In the past decade, bankers failed to properly grasp risk because of a “witch’s brew” of mistakes, Diamond says.

Real-Life Experiment

Former Fed Chairman Alan Greenspan’s 1 percent interest rate in 2003 — a 45-year low — flooded Wall Street with so much cash that banks could increase profits with short-term borrowing to service long-term liabilities, Diamond says. The mismatch grew more dangerous as Greenspan resisted regulation of off-balance-sheet structured investment vehicles, which banks used to circumvent capital requirements.

Reagan’s $4.5 billion rescue of Continental Illinois National Bank & Trust Co. in 1984 convinced bankers that bailouts would come if things turned bad, Diamond says.

By 2007, a quarter of assets held by big U.S. investment banks came from short-term borrowing, up from 12 percent three years earlier.

Goolsbee describes the plan Obama is formulating — tax relief for workers, investment in technology and infrastructure and more oversight of financial markets — as pragmatic and data-driven.
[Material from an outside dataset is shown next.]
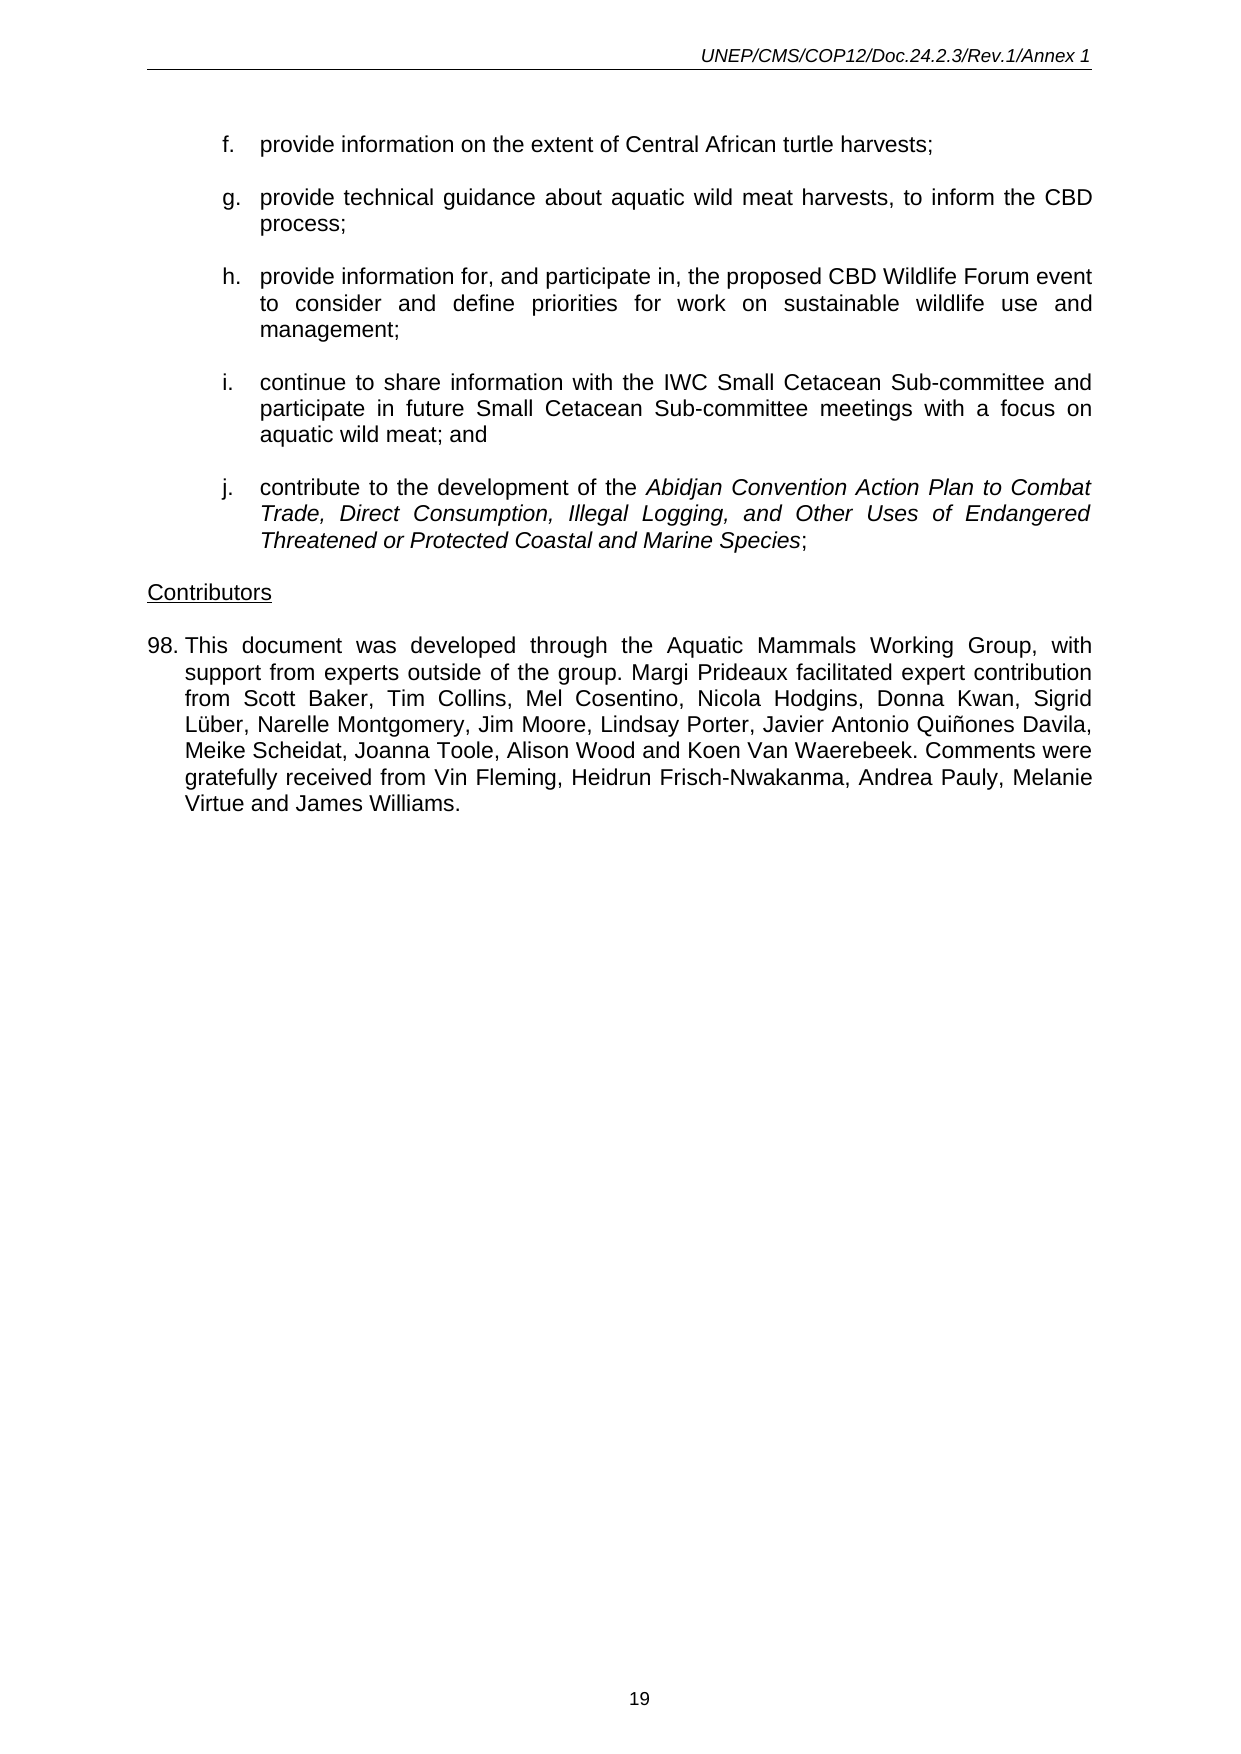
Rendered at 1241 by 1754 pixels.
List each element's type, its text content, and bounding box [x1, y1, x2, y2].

list contribute to the development of the Abidjan Convention Action Plan to Combat Trade, Direct Consumption, Illegal Logging, and Other Uses of Endangered Threatened or Protected Coastal and Marine Species; [222, 474, 1093, 553]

He says Friedman would approve of Obama’s determination to keep policy making rooted in the economic methodologies developed at Chicago…

With his inauguration on Jan. 20, Obama faces a real-life experiment in organizing financial markets amid turmoil few presidents have navigated.

His success will be measured partly by how he uses the University of Chicago as an intellectual anchor — and whether he can meld its free-market heritage with today’s nonstop intervention to bring order to uncharted times.